▸ Goal of the exercise
Report all lines of the data below that hold the word "false".

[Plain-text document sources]
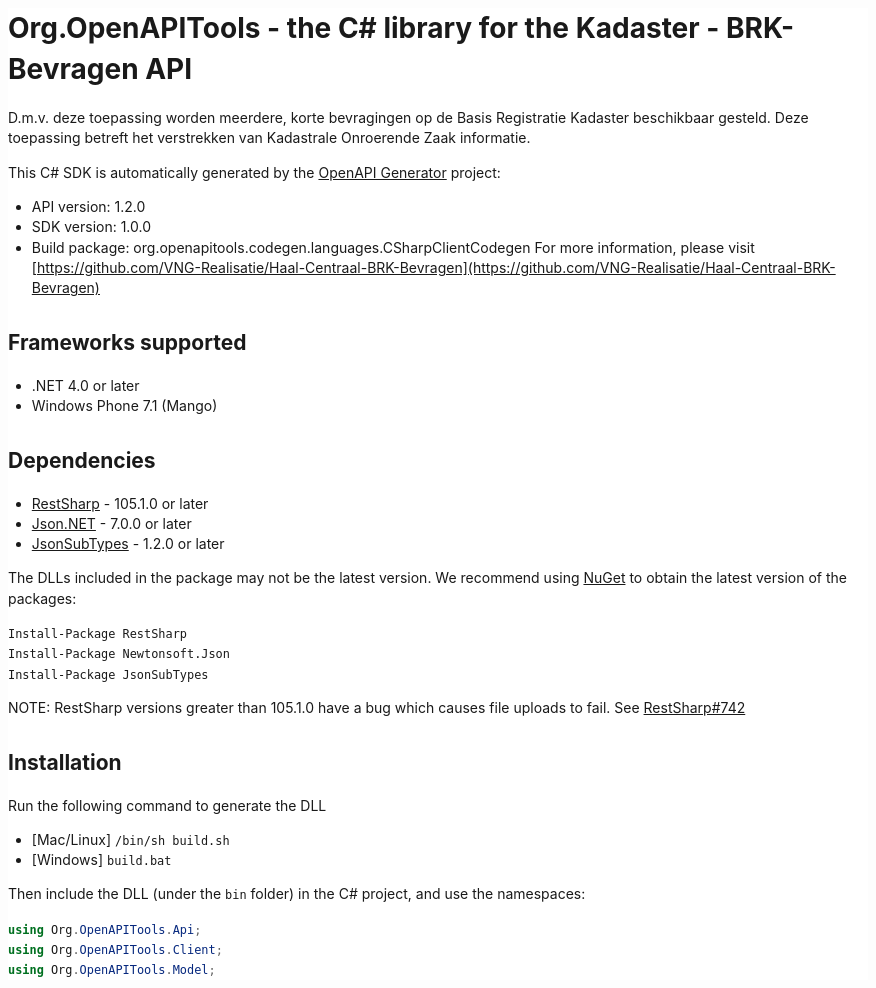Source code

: # Org.OpenAPITools - the C# library for the Kadaster - BRK-Bevragen API

D.m.v. deze toepassing worden meerdere, korte bevragingen op de Basis Registratie Kadaster beschikbaar gesteld. Deze toepassing betreft het verstrekken van Kadastrale Onroerende Zaak informatie.


This C# SDK is automatically generated by the [OpenAPI Generator](https://openapi-generator.tech) project:

- API version: 1.2.0
- SDK version: 1.0.0
- Build package: org.openapitools.codegen.languages.CSharpClientCodegen
    For more information, please visit [https://github.com/VNG-Realisatie/Haal-Centraal-BRK-Bevragen](https://github.com/VNG-Realisatie/Haal-Centraal-BRK-Bevragen)

## Frameworks supported


- .NET 4.0 or later
- Windows Phone 7.1 (Mango)

## Dependencies


- [RestSharp](https://www.nuget.org/packages/RestSharp) - 105.1.0 or later
- [Json.NET](https://www.nuget.org/packages/Newtonsoft.Json/) - 7.0.0 or later
- [JsonSubTypes](https://www.nuget.org/packages/JsonSubTypes/) - 1.2.0 or later

The DLLs included in the package may not be the latest version. We recommend using [NuGet](https://docs.nuget.org/consume/installing-nuget) to obtain the latest version of the packages:

```
Install-Package RestSharp
Install-Package Newtonsoft.Json
Install-Package JsonSubTypes
```

NOTE: RestSharp versions greater than 105.1.0 have a bug which causes file uploads to fail. See [RestSharp#742](https://github.com/restsharp/RestSharp/issues/742)

## Installation

Run the following command to generate the DLL

- [Mac/Linux] `/bin/sh build.sh`
- [Windows] `build.bat`

Then include the DLL (under the `bin` folder) in the C# project, and use the namespaces:

```csharp
using Org.OpenAPITools.Api;
using Org.OpenAPITools.Client;
using Org.OpenAPITools.Model;

```
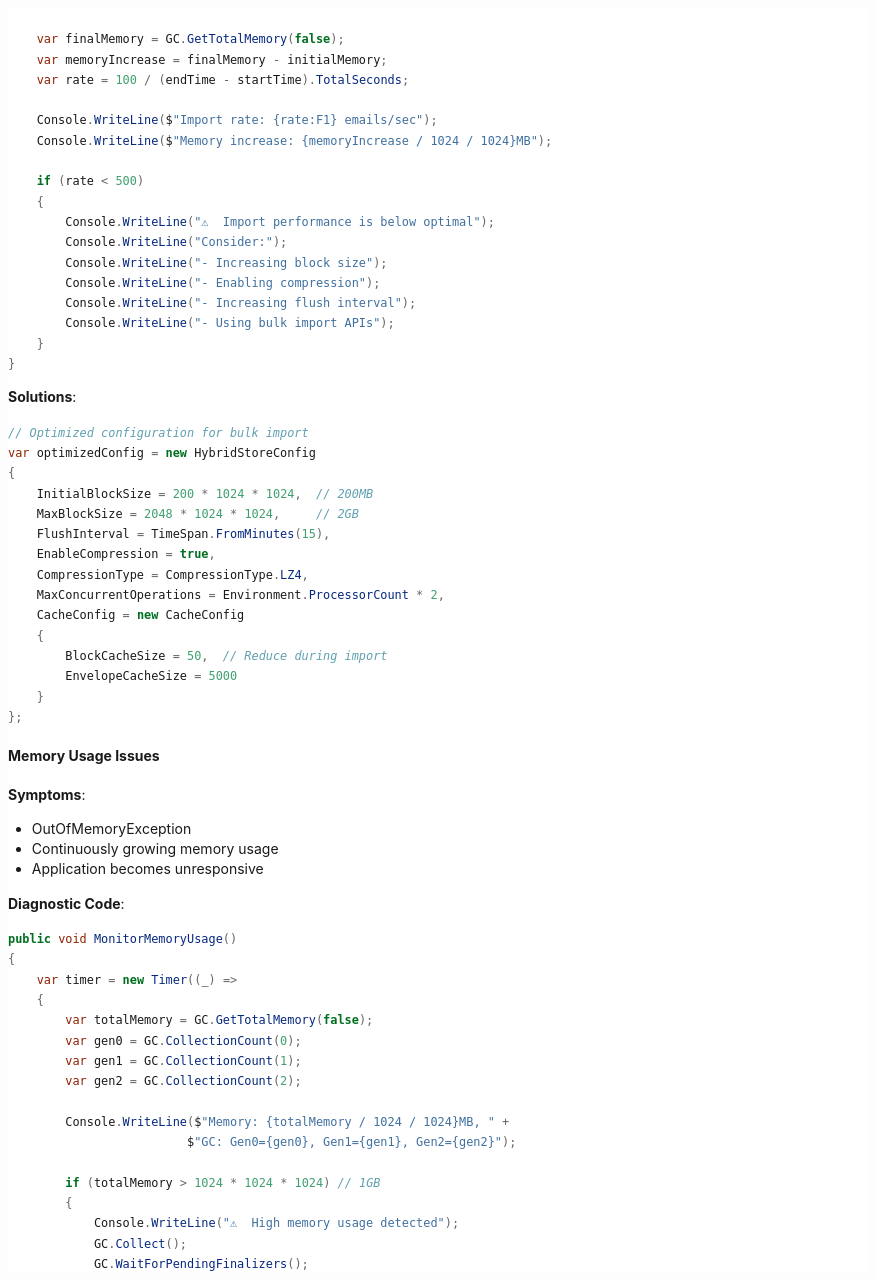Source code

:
 ```csharp
    
    var finalMemory = GC.GetTotalMemory(false);
    var memoryIncrease = finalMemory - initialMemory;
    var rate = 100 / (endTime - startTime).TotalSeconds;
    
    Console.WriteLine($"Import rate: {rate:F1} emails/sec");
    Console.WriteLine($"Memory increase: {memoryIncrease / 1024 / 1024}MB");
    
    if (rate < 500)
    {
        Console.WriteLine("⚠️  Import performance is below optimal");
        Console.WriteLine("Consider:");
        Console.WriteLine("- Increasing block size");
        Console.WriteLine("- Enabling compression");
        Console.WriteLine("- Increasing flush interval");
        Console.WriteLine("- Using bulk import APIs");
    }
}
```

**Solutions**:
```csharp
// Optimized configuration for bulk import
var optimizedConfig = new HybridStoreConfig
{
    InitialBlockSize = 200 * 1024 * 1024,  // 200MB
    MaxBlockSize = 2048 * 1024 * 1024,     // 2GB
    FlushInterval = TimeSpan.FromMinutes(15),
    EnableCompression = true,
    CompressionType = CompressionType.LZ4,
    MaxConcurrentOperations = Environment.ProcessorCount * 2,
    CacheConfig = new CacheConfig
    {
        BlockCacheSize = 50,  // Reduce during import
        EnvelopeCacheSize = 5000
    }
};
```

#### Memory Usage Issues
**Symptoms**:
- OutOfMemoryException
- Continuously growing memory usage
- Application becomes unresponsive

**Diagnostic Code**:
```csharp
public void MonitorMemoryUsage()
{
    var timer = new Timer((_) =>
    {
        var totalMemory = GC.GetTotalMemory(false);
        var gen0 = GC.CollectionCount(0);
        var gen1 = GC.CollectionCount(1);
        var gen2 = GC.CollectionCount(2);
        
        Console.WriteLine($"Memory: {totalMemory / 1024 / 1024}MB, " +
                         $"GC: Gen0={gen0}, Gen1={gen1}, Gen2={gen2}");
        
        if (totalMemory > 1024 * 1024 * 1024) // 1GB
        {
            Console.WriteLine("⚠️  High memory usage detected");
            GC.Collect();
            GC.WaitForPendingFinalizers();
```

▸ Finished exercise
    var finalMemory = GC.GetTotalMemory(false);
        var totalMemory = GC.GetTotalMemory(false);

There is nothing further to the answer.